Direction.
Rewrite the classification lines for every record below, changing each "family" to "familia" and keeping everything else the same. Leave out the pictures.

-- Start Exercise data --

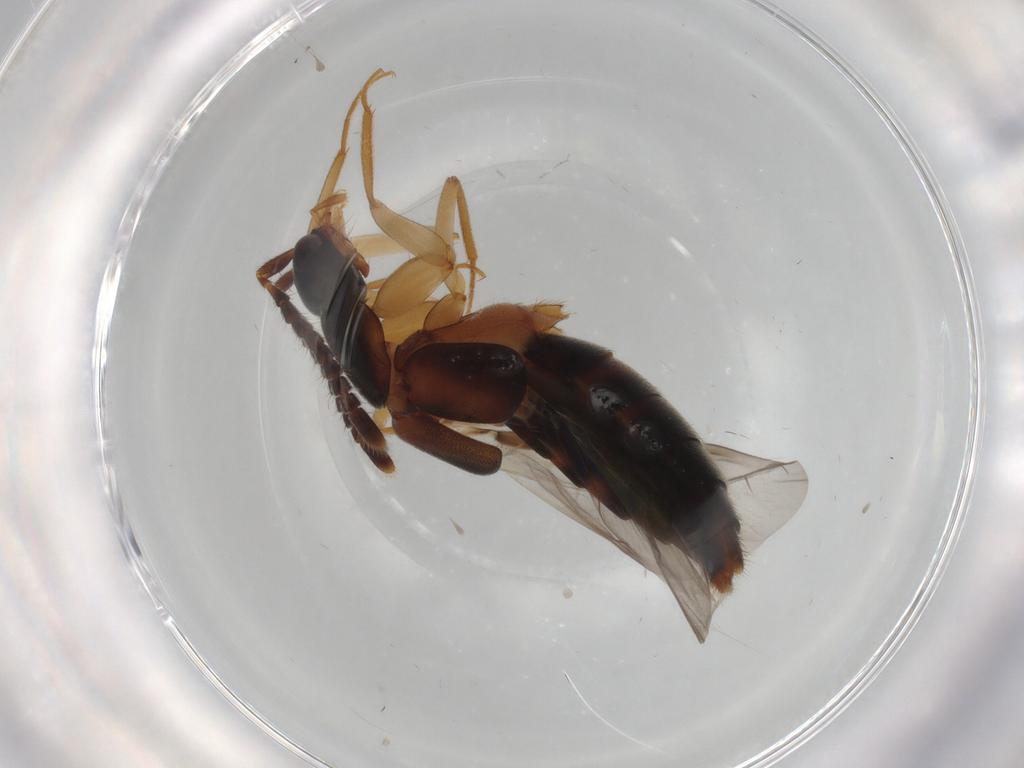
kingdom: Animalia
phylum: Arthropoda
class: Insecta
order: Coleoptera
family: Staphylinidae
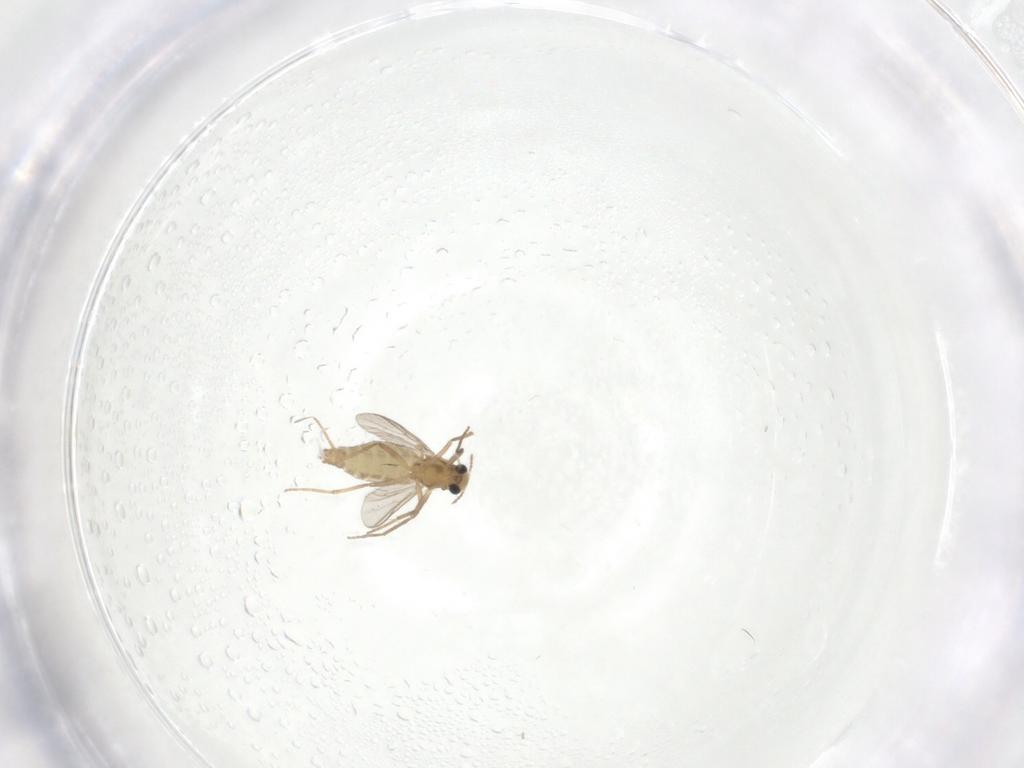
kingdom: Animalia
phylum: Arthropoda
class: Insecta
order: Diptera
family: Chironomidae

-- End Exercise data --

Expected answer.
kingdom: Animalia
phylum: Arthropoda
class: Insecta
order: Coleoptera
familia: Staphylinidae
kingdom: Animalia
phylum: Arthropoda
class: Insecta
order: Diptera
familia: Chironomidae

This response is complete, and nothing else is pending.